Sunday 18 October 2009

Toy Story 3D

Recently went to a 3D screening (£1.50 charge when I already kept a pair of glasses from the last 3D film I saw!) of Toy Story and whilst I remembered so much from when I'd previously seen the film I was able to appreciate new facets of the film revealing themselves to me which is in and of itself an example of what makes a truly great film.

What really stood out to me this time was the screenplay and how crammed with brilliant ideas the film is. There is really not a minute that goes past without an excellent bit of dialogue ("Hey, Hamm. Look, I'm Picasso.", "Years of Academy training wasted!", "Oh, great. If anyone attacks we can blink 'em to death.") and visual or storytelling creativity. From the entire look of Pizza Planet to small details such as ANDY having spelt the 'N' correctly on Buzz's foot as compared to Woody's. It's those sort of little things that makes Pixar so much better than all those that have followed in their wake.

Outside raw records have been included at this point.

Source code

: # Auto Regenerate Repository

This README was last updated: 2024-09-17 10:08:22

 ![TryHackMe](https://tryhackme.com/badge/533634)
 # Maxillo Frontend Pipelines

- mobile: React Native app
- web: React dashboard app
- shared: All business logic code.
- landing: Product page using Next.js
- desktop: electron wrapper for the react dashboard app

I think with all films that are centred around an idea the avenues of the idea need to be vast and explorable for it to endure the entire film's length. The idea behind Groundhog Day worked whereas the idea behind Fred Claus didn't. In the case of Toy Story the idea (or "pitch" to use Hollywood terms) is 'what if toys came to life when their owners weren't looking?'

Pixar explore various pathways to this from the officious nature of an office meeting in the conference where Woody doesn't sound a million miles away from Michael Scott - right down to attemtping to pass over the moving forward of Andy's birthday party to the paranoia of Woody turning him against his better nature and attempting to hurt Buzz in the hopes that Andy will have to take him to Pizza Planet. Every avenue in this maze of ideas has been travelled down with forensic detail and no stone has been unturned if it could contain something that works as a joke, a plot point or a character motivation.

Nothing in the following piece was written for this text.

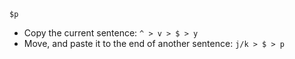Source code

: `$p`
- Copy the current sentence: `^ > v > $ > y`
- Move, and paste it to the end of another sentence: `j/k > $ > p`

Looking further into this film, as I always am with simple kids stories to justify my watching of them, I think you can read an underlying theme during the whole film about faith. The needy nature of the toys against their fairly impassive "God" in Andy, the fact that they follow a personal code of ethics and live to serve at the pleasure of their owner. One theory I once read in a magazine suggested this was a Platoon-esque Vietnam war allegory with Woody representing the grizzled old soldier and Buzz the All-American idealist who has no idea of what fate awaits him. There are certainly more than a few moments and lines in the film that wouldn't seem out of place in Apocalypse Now.

There are also visual dichotomys between Andy's heavenly light-blue-and-clouds bedroom and Sid's black and neon coloured bedroom, a living hell where monstrous concotions of various old toys have been stitched together by both Sid and the toys themselves. Both aspects of a child's imagination are explored and yet it is the good child that seems to bring the most psychological, lasting damage to his toys in both the first and second film. Sid's damage is superficial and he himself seems to have just as much imagination as Andy but much more curiousity in what exactly makes these creations, sometimes literally, tick. If he tempered his malicious streak a lucrative career in surgery surely beckoned.

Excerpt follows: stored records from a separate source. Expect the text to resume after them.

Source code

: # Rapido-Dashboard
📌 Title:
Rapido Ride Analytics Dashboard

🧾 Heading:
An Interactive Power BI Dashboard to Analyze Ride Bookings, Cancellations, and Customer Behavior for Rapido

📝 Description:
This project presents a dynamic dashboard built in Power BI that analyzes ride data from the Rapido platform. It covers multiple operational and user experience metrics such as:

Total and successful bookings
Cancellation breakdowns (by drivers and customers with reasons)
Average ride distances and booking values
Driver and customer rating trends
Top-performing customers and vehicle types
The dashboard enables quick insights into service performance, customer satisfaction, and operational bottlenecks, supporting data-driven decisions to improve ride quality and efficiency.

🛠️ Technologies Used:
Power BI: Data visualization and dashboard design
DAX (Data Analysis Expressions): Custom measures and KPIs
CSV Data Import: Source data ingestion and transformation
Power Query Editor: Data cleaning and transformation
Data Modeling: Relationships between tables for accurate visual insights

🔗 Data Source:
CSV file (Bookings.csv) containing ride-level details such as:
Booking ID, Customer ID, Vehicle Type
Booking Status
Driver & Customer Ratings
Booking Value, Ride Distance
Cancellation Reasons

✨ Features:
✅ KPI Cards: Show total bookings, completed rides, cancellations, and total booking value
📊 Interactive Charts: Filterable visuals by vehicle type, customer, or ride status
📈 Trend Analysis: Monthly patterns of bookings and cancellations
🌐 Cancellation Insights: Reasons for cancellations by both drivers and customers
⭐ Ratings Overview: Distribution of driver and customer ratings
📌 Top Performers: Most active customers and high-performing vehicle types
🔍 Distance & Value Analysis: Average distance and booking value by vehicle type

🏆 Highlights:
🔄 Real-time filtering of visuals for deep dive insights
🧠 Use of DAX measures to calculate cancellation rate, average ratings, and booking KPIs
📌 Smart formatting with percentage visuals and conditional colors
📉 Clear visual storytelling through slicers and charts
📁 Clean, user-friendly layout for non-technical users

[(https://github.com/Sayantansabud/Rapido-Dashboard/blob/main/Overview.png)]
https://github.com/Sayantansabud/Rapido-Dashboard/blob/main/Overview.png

Finally, there is a dark night of the soul scene with Buzz that is amongst the most moving in any animated film, perhaps any film ever. Maybe as heart-breaking as the moment Bambi can't find his mother or when Rick Blaine knows his own happiness must be sacrificed for a greater good. Our hero, the most well-meaining of all characters in this film, has his beliefs shattered, his body broken and his spirit crushed. For all the redemption he might gain from then on, the innocence is never the same. He eventually accepts his fate as we all hopefully learn to in our own ways in order to function as we grow older and ever more aware of our own mortality.



Really, our own eyes were opened as well after this film, and would eventually come to realise that a special film studio had just left it's mark and nothing would be the same again. I think we all know that now.